Suffering acute pain in ribs, a 53-year-old came all the way from Moradabad to Delhi, seeking treatment, but she had to go back in vain due to a day-long strike by doctors at LNJP Hospital, the biggest facility of the city government. "My treatment has been going on for nearly two months at LNJP Hospital. I have been sitting outside the emergency ward... It has been more than six hours, but there has been no response due to the doctors' strike," she said.
Another patient, who came from Panipat with her husband suffering stomach infection, too had a similar tale to share. "We weren't allowed to enter the emergency ward by security guards. We've been sitting here since 9 am, hoping doctors will start attending by 12 noon, but it is 4 pm and all we see is police and security deployed all around. So we are leaving the hospital," she told PTI. She complained that in the terrible summer heat, the strike by doctors is creating troubles for patients coming from different parts of the country. "Neither could we collect the ECG report of my husband nor his medicines," she rued.

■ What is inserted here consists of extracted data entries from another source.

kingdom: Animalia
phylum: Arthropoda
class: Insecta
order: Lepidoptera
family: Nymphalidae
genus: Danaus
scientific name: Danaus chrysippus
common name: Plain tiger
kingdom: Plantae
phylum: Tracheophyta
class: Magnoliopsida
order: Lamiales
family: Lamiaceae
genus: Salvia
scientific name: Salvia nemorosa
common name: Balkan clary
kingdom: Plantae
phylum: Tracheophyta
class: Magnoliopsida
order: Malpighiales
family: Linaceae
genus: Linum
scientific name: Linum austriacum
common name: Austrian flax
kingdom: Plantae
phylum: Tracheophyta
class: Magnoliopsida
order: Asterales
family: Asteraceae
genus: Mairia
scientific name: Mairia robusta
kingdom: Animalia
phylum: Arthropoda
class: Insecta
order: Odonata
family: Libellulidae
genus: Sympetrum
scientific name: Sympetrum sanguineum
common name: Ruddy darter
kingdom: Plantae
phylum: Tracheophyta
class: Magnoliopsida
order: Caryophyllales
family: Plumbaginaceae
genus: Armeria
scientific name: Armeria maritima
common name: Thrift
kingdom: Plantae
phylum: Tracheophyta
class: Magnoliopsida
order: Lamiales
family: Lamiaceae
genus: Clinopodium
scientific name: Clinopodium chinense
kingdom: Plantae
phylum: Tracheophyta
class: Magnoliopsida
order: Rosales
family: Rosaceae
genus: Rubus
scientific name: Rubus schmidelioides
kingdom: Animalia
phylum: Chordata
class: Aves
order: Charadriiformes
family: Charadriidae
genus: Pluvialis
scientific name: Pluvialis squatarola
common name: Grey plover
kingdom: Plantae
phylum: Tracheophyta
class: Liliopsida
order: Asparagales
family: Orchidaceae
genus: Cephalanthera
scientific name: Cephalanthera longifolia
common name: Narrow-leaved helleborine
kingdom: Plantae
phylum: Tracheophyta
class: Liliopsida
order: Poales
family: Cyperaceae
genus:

A man who has kidney ailment, could not see a doctor at the hospital due to the strike. He had come from Bareilly. Many had come from Agra and other places, but had to sit for long hours as doctors were not present in the emergency wards.
Police personnel were deployed on the hospital premises during the day time, when a lot of patients had streamed in at the facility. A number of patients and family members lay outside the emergency ward, awaiting consultation. Protesting against an alleged assault on a postgraduate medical student on duty at the hospital last night by a patient's attendant, resident doctors went on strike in the morning and did not work in regular and emergency wards till evening, Medical Superintendent Kishore Singh said.
The doctors ended their strike in the evening after the Delhi government agreed to their demands, including to deploy adequate security measures for them. They have also demanded augmentation of security guards, deployment of marshals in emergency wards and installation of CCTV cameras in other places.
Delhi Health Minister Satyendar Jain said any act of violence against doctors is condemnable. "If such a behaviour continues, doctors will become wary of patients. I have directed the health secretary to consider the demands of doctors, whether it is deployment of marshals or installation of CCTV cameras in regular wards. Both demands will be soon taken care of," he said.